What you have to do: Copy, word for word, the lines of the entries below between the one with "FIGURE 6 | The" and the one with "Figure 15. Diagrams", inclusive, and leave out everything else.

Given data:
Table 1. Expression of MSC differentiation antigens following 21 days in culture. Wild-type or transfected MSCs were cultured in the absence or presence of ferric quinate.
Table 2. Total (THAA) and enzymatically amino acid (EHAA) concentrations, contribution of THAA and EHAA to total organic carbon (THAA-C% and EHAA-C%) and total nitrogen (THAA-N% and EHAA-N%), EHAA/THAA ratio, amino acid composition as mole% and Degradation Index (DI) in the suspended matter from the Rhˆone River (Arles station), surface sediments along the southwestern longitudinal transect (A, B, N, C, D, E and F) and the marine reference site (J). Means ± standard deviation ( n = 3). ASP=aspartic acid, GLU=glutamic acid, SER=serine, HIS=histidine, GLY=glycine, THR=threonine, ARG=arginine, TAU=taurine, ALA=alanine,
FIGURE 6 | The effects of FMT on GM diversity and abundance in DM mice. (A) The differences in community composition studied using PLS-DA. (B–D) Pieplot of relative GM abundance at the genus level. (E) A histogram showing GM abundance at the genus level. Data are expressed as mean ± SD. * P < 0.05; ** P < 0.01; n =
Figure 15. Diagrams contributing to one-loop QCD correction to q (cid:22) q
--
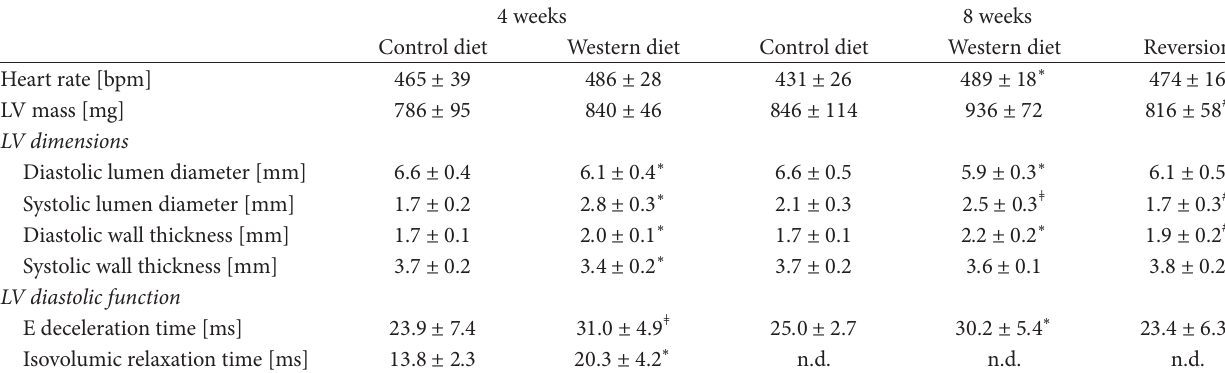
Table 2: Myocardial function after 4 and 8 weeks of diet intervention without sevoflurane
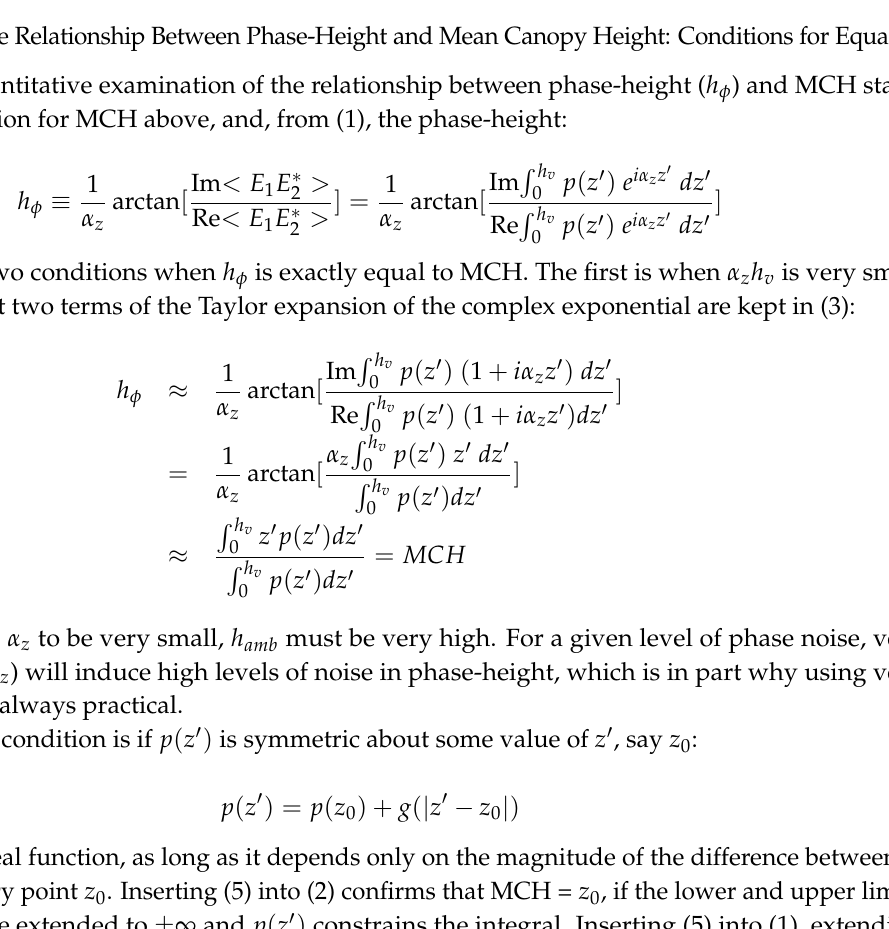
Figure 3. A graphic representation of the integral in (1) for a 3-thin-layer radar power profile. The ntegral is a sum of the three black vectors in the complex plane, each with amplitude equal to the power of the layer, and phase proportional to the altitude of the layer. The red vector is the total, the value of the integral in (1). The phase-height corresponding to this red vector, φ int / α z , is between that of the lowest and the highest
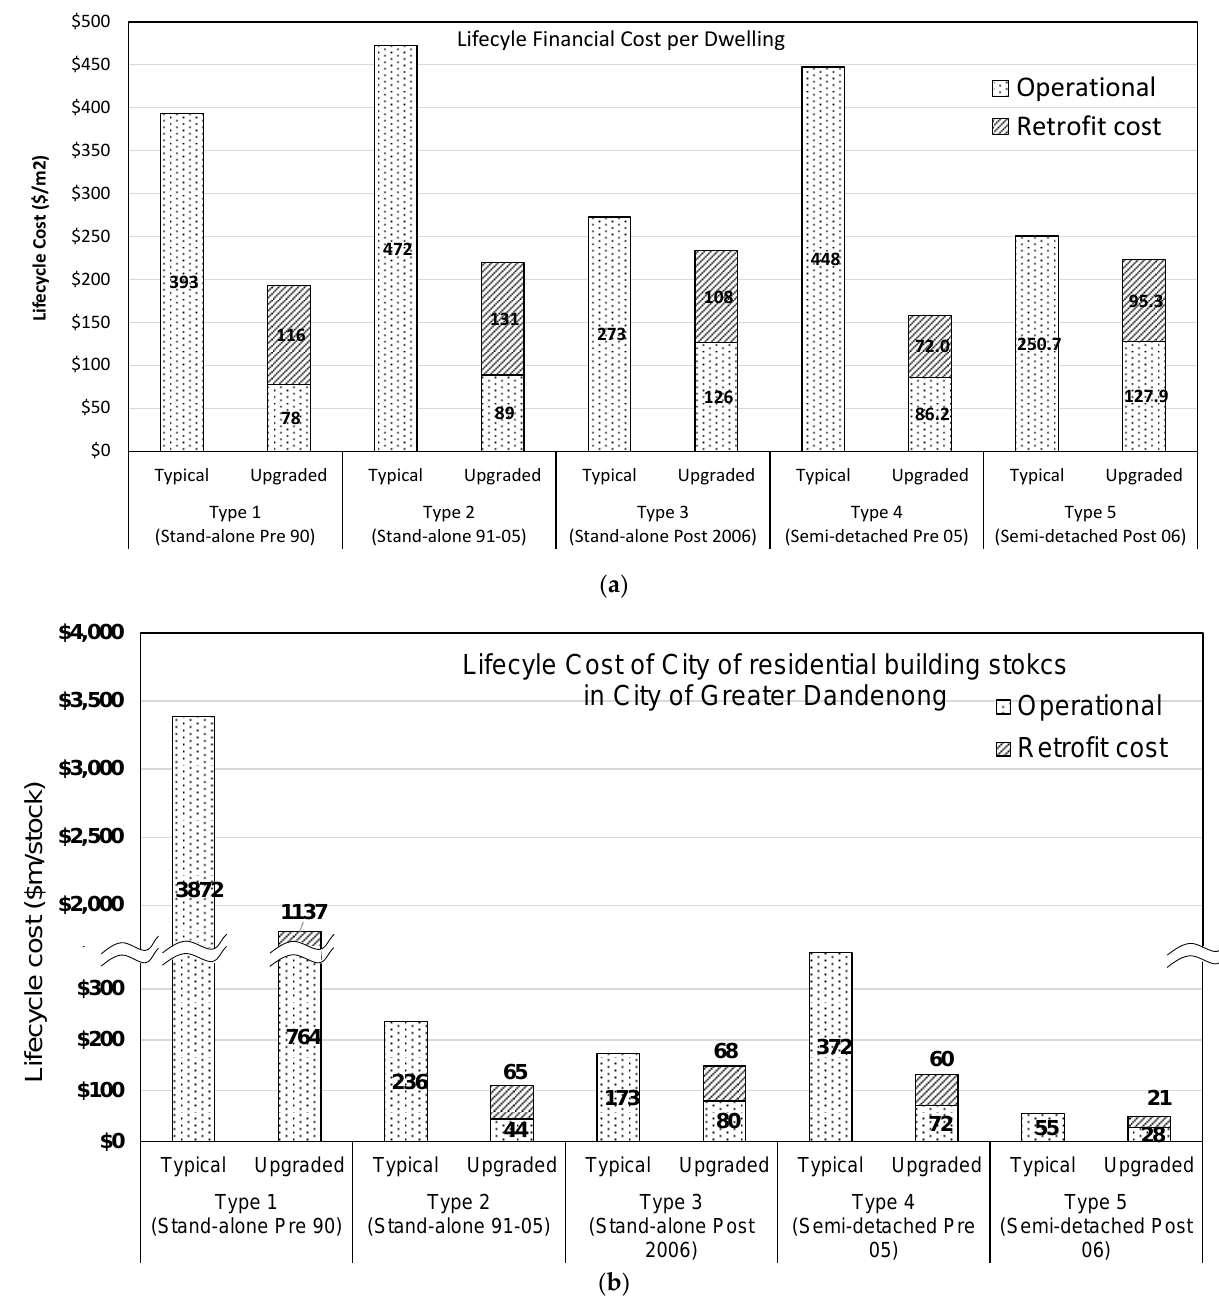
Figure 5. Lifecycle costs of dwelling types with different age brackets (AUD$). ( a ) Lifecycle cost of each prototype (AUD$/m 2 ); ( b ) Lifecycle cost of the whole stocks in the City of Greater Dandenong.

Solution below:
FIGURE 6 | The effects of FMT on GM diversity and abundance in DM mice. (A) The differences in community composition studied using PLS-DA. (B–D) Pieplot of relative GM abundance at the genus level. (E) A histogram showing GM abundance at the genus level. Data are expressed as mean ± SD. * P < 0.05; ** P < 0.01; n =
Figure 15. Diagrams contributing to one-loop QCD correction to q (cid:22) q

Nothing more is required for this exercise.